December 4, 2017
By Natalie Dignam & Alicia Hawco
On Friday and Saturday night, students in English 4401 performed Orson Welles’ version of the classic American novel Moby Dick at the Barbara Bartlett Theatre. This steam-punk, sea shanty filled performance combined the spirit of Melville’s celebrated characters with Welles’ off-kilter adaptation.
Moby Dick – Rehearsed wasn’t something that I expected going into it. Plain and simple, my expectations were just that: an adaptation of the novel Moby Dick. Maybe it was due to my lack of knowledge of the playwright, the classic actor Orson Welles that caused me to assume that the show would be something other what it was.
There weren’t long explanations of the crew or how to hunt a whale. Rather, there was a whirlwind of scenes, telling the plot of the (quite large) novel simply enough that someone who knew next to nothing about the book (like myself) could understand. The pacing in these scenes could be disorientating to some, though I never had a problem with it.
However, the interesting part of the show wasn’t the adaptation itself, but the frame that lead to the adaptation. The play begins with a scene explaining that the show (the one that is being watched by the audience) tells the story of a theater company. None of the actors in this company want to rehearse Moby Dick, but they have no choice because their boss the Governor wants to perform this play. The cast end up not only doing the rehearsal, but really getting into the performance, and working together to make this reluctant rehearsal actually good. This dynamic of a bunch of actors spending the show learning to love their parts mixed with the sudden reminder of the frame of the rehearsal, after the very intense ending and everyone (including the audience) forgets of its existence, allows for an interesting narrative twist to this classic tale.

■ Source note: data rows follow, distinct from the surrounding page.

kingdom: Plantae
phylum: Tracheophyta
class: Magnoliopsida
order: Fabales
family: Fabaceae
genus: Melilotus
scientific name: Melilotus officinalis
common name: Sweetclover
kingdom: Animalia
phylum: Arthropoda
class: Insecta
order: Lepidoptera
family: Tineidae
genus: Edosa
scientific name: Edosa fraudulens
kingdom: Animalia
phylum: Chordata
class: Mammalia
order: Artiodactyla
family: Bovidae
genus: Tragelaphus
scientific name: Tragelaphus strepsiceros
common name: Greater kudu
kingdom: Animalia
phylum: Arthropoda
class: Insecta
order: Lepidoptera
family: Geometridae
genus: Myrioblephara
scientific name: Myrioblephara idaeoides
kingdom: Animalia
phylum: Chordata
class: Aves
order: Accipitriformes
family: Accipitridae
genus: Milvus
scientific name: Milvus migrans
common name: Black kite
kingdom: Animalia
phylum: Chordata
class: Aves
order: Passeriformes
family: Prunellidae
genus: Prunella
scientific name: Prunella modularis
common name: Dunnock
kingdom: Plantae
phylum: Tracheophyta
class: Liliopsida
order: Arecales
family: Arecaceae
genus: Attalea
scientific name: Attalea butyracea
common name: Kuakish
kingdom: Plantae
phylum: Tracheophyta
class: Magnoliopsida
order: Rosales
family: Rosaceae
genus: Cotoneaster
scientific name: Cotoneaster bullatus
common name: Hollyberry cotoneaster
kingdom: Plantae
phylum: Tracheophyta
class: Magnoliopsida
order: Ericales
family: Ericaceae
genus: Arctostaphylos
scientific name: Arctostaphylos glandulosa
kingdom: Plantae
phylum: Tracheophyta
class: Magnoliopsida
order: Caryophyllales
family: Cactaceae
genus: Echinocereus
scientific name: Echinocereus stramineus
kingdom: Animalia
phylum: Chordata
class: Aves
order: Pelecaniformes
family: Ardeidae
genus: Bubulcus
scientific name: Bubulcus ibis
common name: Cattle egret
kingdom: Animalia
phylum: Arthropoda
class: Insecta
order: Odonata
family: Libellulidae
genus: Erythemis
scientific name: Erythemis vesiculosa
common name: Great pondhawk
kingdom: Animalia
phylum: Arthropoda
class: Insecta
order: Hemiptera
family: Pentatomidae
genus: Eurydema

There are some differences between this version and the original show that Orson Welles did back in 1955. Namely the use of costumes and the six women playing Ishmael. Rather than have everyone in street clothes, each of the actors is dressed in steampunk-style clothing. Steampunk is common in fantasy and costume design and mixes older clothing styles such as top hats and dresses with corsages with elements of early 19th century technology like gears, goggles and assorted metal pieces (making Ahab’s missing leg look very different to any other interpretation of the story). The set was also very minimal, with simple props of sticks and light blocks, and no physical appearance of the whale.
Each of the actors playing Ishmael provide their own type of character, separate from every other version of him. This, aside from separating this production of the play from other productions of the show, showcased the different sides of the character of Ishmael.
Anyone who has read Moby Dick will tell you that it’s a whale of a book (pun intended). Director Jamie Skidmore brought life to this behemoth of a tale with quick scene changes and lots of songs (the music was one of the most fantastic parts of the performance).
By far, my favorite part of this dramatic adaptation of Moby Dick was definitely the characters (and some spot on casting- you would never guess that many of these students had never acted in front of a live audience before). You know those people that were really into comparing the cast of Harry Potter to the books? That’s me, except with Moby Dick.
Bruce Benton brought the right amount of King Lear madness to his performance of Ahab without seeming frantic. The Shakespearean parallel is made explicit in Welles’ adaption of the novel through a framed narrative, so Benton actually plays a Governor who recites lines from King Lear in the opening scene and then directs the cast of a local theatre to rehearse this play version of Moby Dick (so Welles’ play is actually a rehearsal.. yeah, it took me a long time to get the title Moby Dick- Rehearsed). It’s that just-under-the-surface obsessiveness that makes Ahab such a charismatic captain who’s able to convince his crew to follow him on this insane, suicidal pursuit of the white whale. Benton’s performance was really spot on to the novel.
My second shout out goes to Evan Maddick, Charles Dart, and Daniel Murphy for their performances as Starbuck, Stubb, and Flask. The duet of “The Whole of the Moon” by Maddick and Dart was fantastic and captured the spirit of the passages in the novel where Ishmael is on watch at night, describing the sea and the moon and contemplating this crazy mission he’s gotten himself into. Stubb is my favorite character in the novel and I was excited to see Dart play him to a tee. The crew’s first attempt to pursue Moby Dick is memorable in the book for Stubb’s fast-paced and hilariously odd pep talks, and Dart certainly captured the character in that corresponding scene.
The only thing I could ask for was more Queeqeg. But I’m not too disappointed since we did have six different Ishmaels, each whom brought a different personality to this notoriously complex character. Six different actors playing Ishmael seemed fitting, since he is one of literature’s more famous unreliable and changeable narrators.
All in all, Moby Dick- Rehearsed got two thumbs up from these reviewers and we’ll be on the lookout for next semester’s student performances.